In our experience, past recessions have seen increases in claims against professions such as property valuers, real estate agents, financial planners, accountants, mortgage brokers and construction professionals. In other words, claims tend to increase as losses are crystallised in a recessionary market. As a result, Insurers are now bracing for an increase in professional indemnity claims and many insurers have also told us that they have only just finalised claims arising from the global financial crisis (GFC) of 2007-2008.
State of the Professional Indemnity (PI) Market:
- In the first three Quarters of 2020, insurers continue to increase PI premiums reflecting the ‘hardening’ market’
- On average premiums have increased by 15-20% per annum but increases in certain professions have been in the order of 200% or higher with some risks finding it difficult to obtain any PI insurance at all
- Insurers are restricting cover and are looking for significant increases in both premium and self-insured retentions (ie excesses or deductibles),
- Insureds with paid claims or open notifications continue to experience the greatest impact
- Increased focus by PI Insurers on Insureds with ‘Combustible Cladding’ exposure
- Volatility in the Lloyds market has led to a significant reduction of PI capacity in the Australian market
- After Marine insurance, Professional Indemnity represents the second most exposed class of insurance for Lloyds of London and an exposure that Lloyds are now actively seeking to lessen
- Insurers are experiencing a higher frequency and severity of PI claims than ever before
- Insurers are reviewing risks more stringently and their response times are much slower than in previous years
Future Trends in the PI Market:
- Increased claim activity around Engineers exposed to Cladding/Non-Compliant Building Products
- Historically PI claims increase following an economic downturn
- Heightened concerns regarding the PI risks of Building Certifiers, Surveyors, Property Managers
- Increased concerns in respect to possible PI issues raised by the recent Royal Commissions into Banking, Aged Care etc
- Increased PI exposure of Covid-19 related issues for many professionals, and particularly for Accountants and Financial Advisors who seem to be increasingly exposed to claims of negligence for failing to advise their clients correctly in the face of the large volume of changes that have taken place in recent months
- Continued restriction of PI policy coverage offered mainly through the imposition of additional exclusions or tighter policy wordings
In order for the PI market to stabilise, Insurers will need to see value coming into the market so they can underwrite the risks profitably.
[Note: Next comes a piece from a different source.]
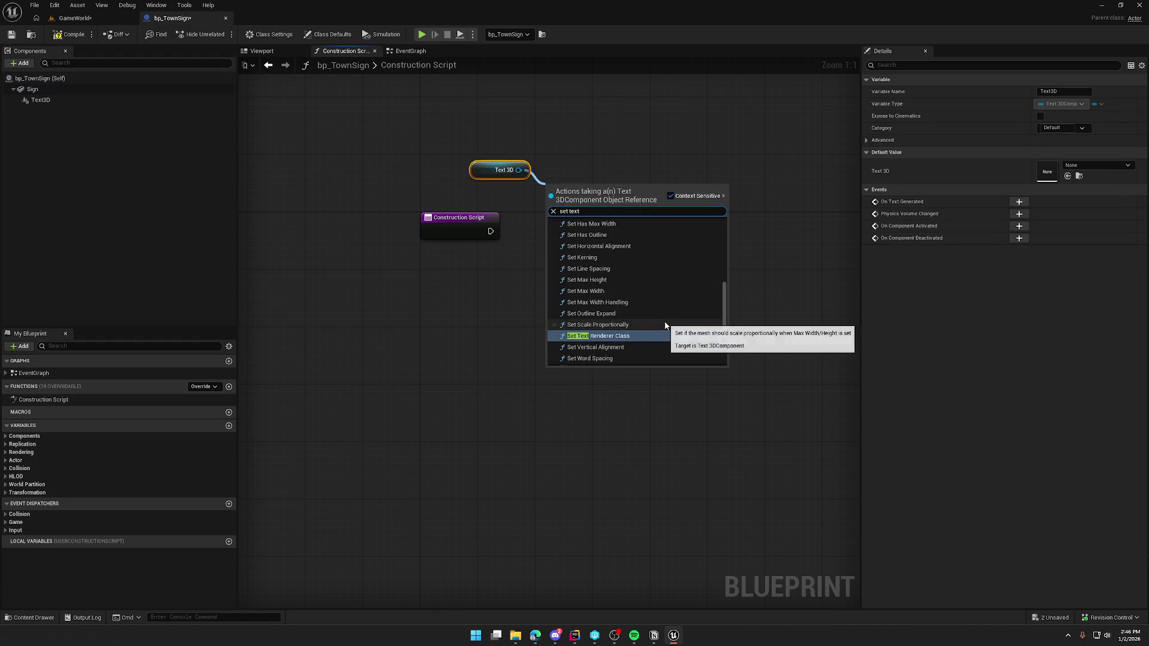
scroll(660, 326, "up", 3)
There is a belief that the hard market will continue for another 18-24 months and Professional Indemnity premium rates are expected to increase by an additional 10-20%, but much greater increases are expected for more complex &/or highly exposed risks or those with substantial claims history.
What can you do?
Some strategies to keep in mind to help achieve a better result include:
- Return your proposal form early. This will allow your Planned Cover Broker time to review and send to insurers for discussion. Insurers may need to refer your risk to Senior Underwriters or possibly Re-insurers based overseas for review, and this all takes additional time
- Be prepared to put in more thought and time in completing your submission and, depending on the size of your business, we suggest putting some work into developing a risk management program that we can include with your completed proposal form as part of your PI renewal submission
- For any Insureds that have had the misfortune of being involved in a claim or two, a risk management program with specific emphasis on what you have learned from the claim, can also prove highly beneficial in assisting us to secure favourable terms on your behalf
- Speak to your Planned Cover Broker regarding any concerns or changes in your practice
We’re looking forward to working with our current clients and new ones, to deliver the right protection for your insurance requirements, and we hope that 2021 will be a less eventful year for us all!